Demonstrate that you’ve downloaded the data and have successfully loaded it in.
Create a basic report of summary statistics about the data sets.
Report any interesting findings that you amassed so far.
Get feedback on your plans for creating a prediction algorithm and Shiny app.

Summary

As part of the Capstone project by JHU through Coursera, this job tries to put in practice the knowledge of data getting and cleaning in the real world environment.

Loading libraries

library("dplyr")
library("ngram")
library("tidytext")
library("janeaustenr")
library("qdap")

Getting Data

fileurl <- "https://d396qusza40orc.cloudfront.net/dsscapstone/dataset/Coursera-SwiftKey.zip"
download.file(fileurl, destfile = "./SwiftKey.zip", method = "curl")
unzip("SwiftKey.zip", exdir = "./SwiftKey")

Data Analysis

Loading data

news <- readLines("./SwiftKey/final/en_US/en_US.news.txt")
blogs <- readLines("./SwiftKey/final/en_US/en_US.blogs.txt")
twitter <- readLines("./SwiftKey/final/en_US/en_US.twitter.txt")
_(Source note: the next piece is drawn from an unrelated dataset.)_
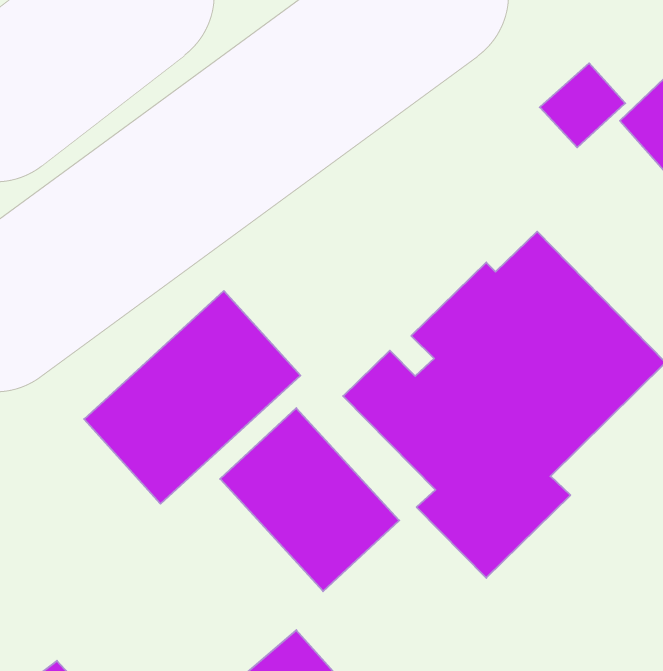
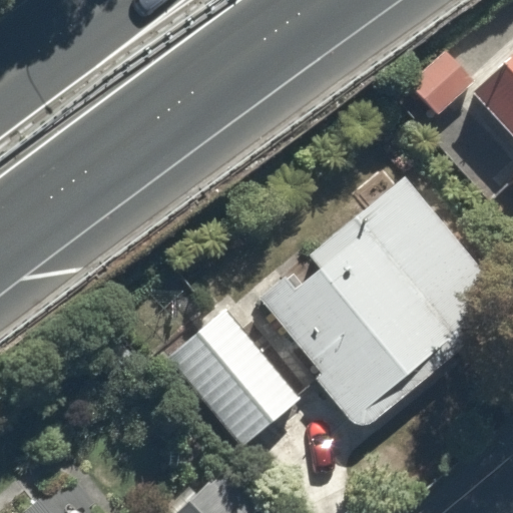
building: [84,291,300,504] -> none

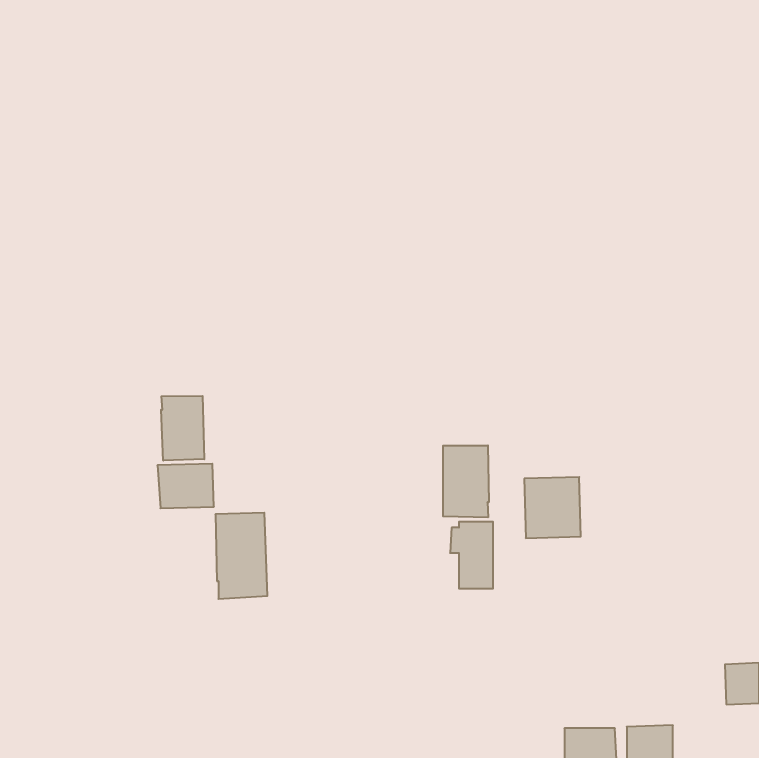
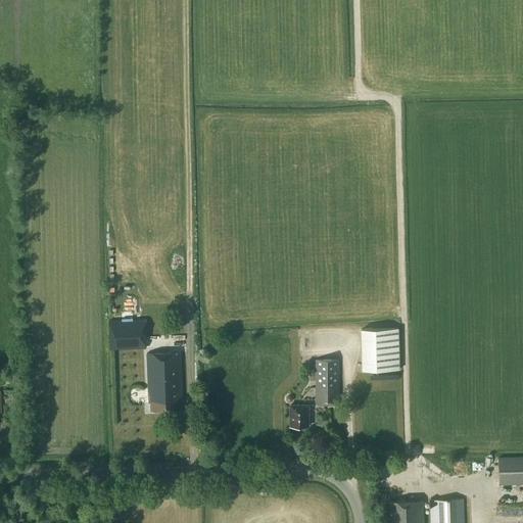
building: [161,396,204,461] -> none
building: [443,445,489,517] -> none
building: none -> [291,406,308,427]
Getting the number of lines

newlen <- length(news)
blolen <- length(blogs)
twilen <- length(twitter)

The number of lines in:

There are 77259 lines in en_US.news.txt

There are 899288 lines in en_US.blogs.txt

There are 2360148 lines in en_US.twitter.txt

Getting the number of words

In order to get the number of words into each file, we can use bash.

wc -w SwiftKey/final/en_US/en_US.news.txt > nwords
read nwords filename < nwords
echo "Number of words in News: $nwords"
wc -w SwiftKey/final/en_US/en_US.blogs.txt > bwords
read bwords filename < bwords
echo "Number of words in Blogs: $bwords"
wc -w SwiftKey/final/en_US/en_US.twitter.txt > twords
read twords filename < twords
echo "Number of words in Twitter: $twords"

## Number of words in News: 34365936
## Number of words in Blogs: 37334117
## Number of words in Twitter: 30373559

Text Mining

Mining the text, we can show the three most common words into each file

ft <- freq_terms(news, 5)
plot(ft, main = "Most common words in news")

ft <- freq_terms(blogs, 5)
plot(ft, main = "Most common words in blogs")

ft <- freq_terms(twitter, 5)
plot(ft, main = "Most common words in twitter")